Count every line in the data that contains the word "Media", then report that number alone.

Data:
--------------------------------

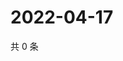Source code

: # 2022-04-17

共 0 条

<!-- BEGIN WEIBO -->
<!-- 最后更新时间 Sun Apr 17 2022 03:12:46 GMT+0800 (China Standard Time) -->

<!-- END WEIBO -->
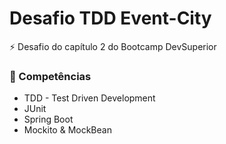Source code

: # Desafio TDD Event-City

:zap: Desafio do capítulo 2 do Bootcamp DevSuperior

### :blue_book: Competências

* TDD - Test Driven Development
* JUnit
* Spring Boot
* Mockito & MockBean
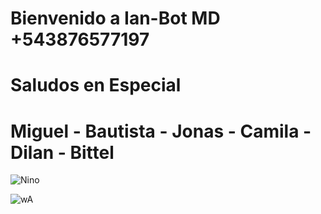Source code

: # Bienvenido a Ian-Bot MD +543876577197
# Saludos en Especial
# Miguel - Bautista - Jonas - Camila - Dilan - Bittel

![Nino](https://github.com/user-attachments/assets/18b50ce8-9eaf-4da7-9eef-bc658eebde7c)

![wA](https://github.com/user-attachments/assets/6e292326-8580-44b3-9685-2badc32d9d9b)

--------------------------------

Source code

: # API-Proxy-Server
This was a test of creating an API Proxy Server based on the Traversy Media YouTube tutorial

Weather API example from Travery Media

--------------------------------

Written solution:
2